Gab es auch mal eine Rolle, die du eigentlich gar nicht spielen wolltest, die du aber annehmen musstest, weil man als Künstlerin ja auch Miete bezahlen muss?
Nein, so etwas habe ich nie gemacht. Es gibt Rollen, die mich weniger erfüllt haben, und andere, die ich sofort wieder spielen würde. Aber ich habe in 25 Jahren keine einzige Rolle gehabt, bei der ich sagen würde, dass ich sie nie mehr spielen möchte.
Welche würdest du sofort wieder spielen?
Diana in „Next to Normal“.
Du musstest gar nicht lange überlegen. Warum gerade diese Rolle?
Weil sie ein absoluter Ausnahmecharakter ist – eine gigantische Rolle für eine Frau in meinem Alter und Stimmfach. Sie fordert alles: sängerisch, schauspielerisch, emotional. Über 20 Nummern, alle Emotionen, von ekstatisch bis zerbrechlich. Das ist ein Höllenritt. Ich war nach jeder Vorstellung völlig erschöpft – ähnlich wie bei der bösen Fee in „Dornröschen“, die körperlich auch sehr anstrengend war und die ich gern noch mal spielen würde. Aber bei „Next to Normal“ kommt noch etwas hinzu: Wir hatten keinen richtigen Abschluss, weil die Produktion durch Krankheit im Team frühzeitig endete. Es blieb eine offene Rechnung. Deshalb: Diese Rolle darf mich jederzeit wieder besuchen. (lacht)

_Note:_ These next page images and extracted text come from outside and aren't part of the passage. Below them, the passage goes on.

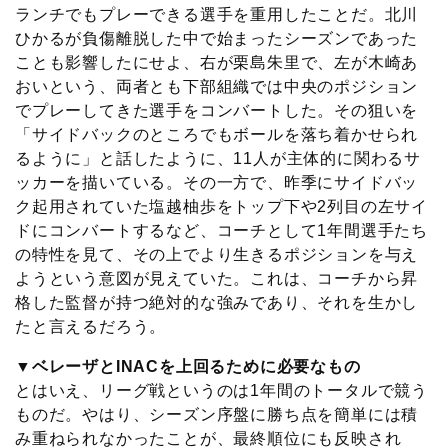
ランチでもプレーできる選手を重用したことだ。北川
ひかるが負傷離脱した中で始まったシーズンであった
ことも影響したにせよ、右が栗島朱里で、左が木崎あ
おいという、両者とも下部組織では中央のポジション
でプレーしてきた選手をコンバートした。その狙いを
「サイドバックのところでもボールを落ち着かせられ
るように」と話したように、11人が主体的に関わるサ
ッカーを描いている。その一方で、昨季にサイドバッ
ク起用されていた塩越柚歩をトップ下や2列目の左サイ
ドにコンバートするなど、コーチとして1年間選手たち
の特性を見て、その上でより生きるポジションを与え
ようという意図が見えていた。これは、コーチから昇
格した監督が持つ絶対的な強みであり、それを生かし
たと言えるだろう。
▼ベレーザとINACを上回るために必要なもの
とはいえ、リーグ戦というのは1年間のトータルで競う
ものだ。やはり、シーズン序盤に勝ち点を簡単には積
み重ねられなかったことが、最終順位にも反映され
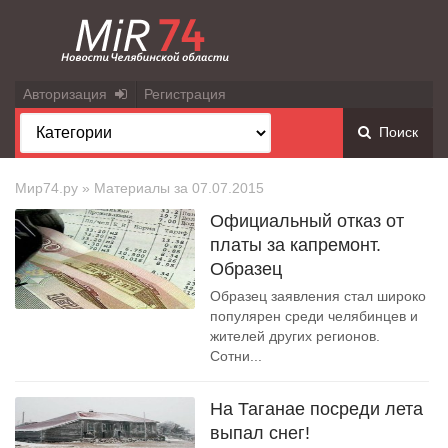
Авторизация
Регистрация
Поиск
Мир74.ру
» Материалы за 07.07.2015
Официальный отказ от
платы за капремонт.
Образец
Образец заявления стал широко
популярен среди челябинцев и
жителей других регионов.
Сотни...
На Таганае посреди лета
выпал снег!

Wie schaltest du nach intensiven Proben- und Vorstellungsphasen ab?
Nach Proben eigentlich gar nicht, weil ja direkt die Vorstellungen beginnen. Nach einer Aufführung bin ich ziemlich langweilig unterwegs: Wenn Freunde da sind, sitze ich noch auf ein Glas zusammen. Ansonsten gehe ich nach Hause, mache mir einen Tee, dusche, schalte vielleicht noch den Fernseher ein oder höre einen Podcast. Ich brauche Ruhe, um runterzukommen. Und wenn ich nach einer Produktion nach Hause an die Mosel fahre, ist das ein ganz bewusstes Zurückschalten. Ich schaue aus dem Fenster, sehe Rehe im Garten, gehe spazieren – das erdet mich. Aber irgendwann kommt dann auch wieder das Bedürfnis nach Bühne, Kolleginnen und Kollegen, Musik. Ich brauche das ruhige Landleben und die aufregende Theaterwelt. Beides. Das ist mein Leben.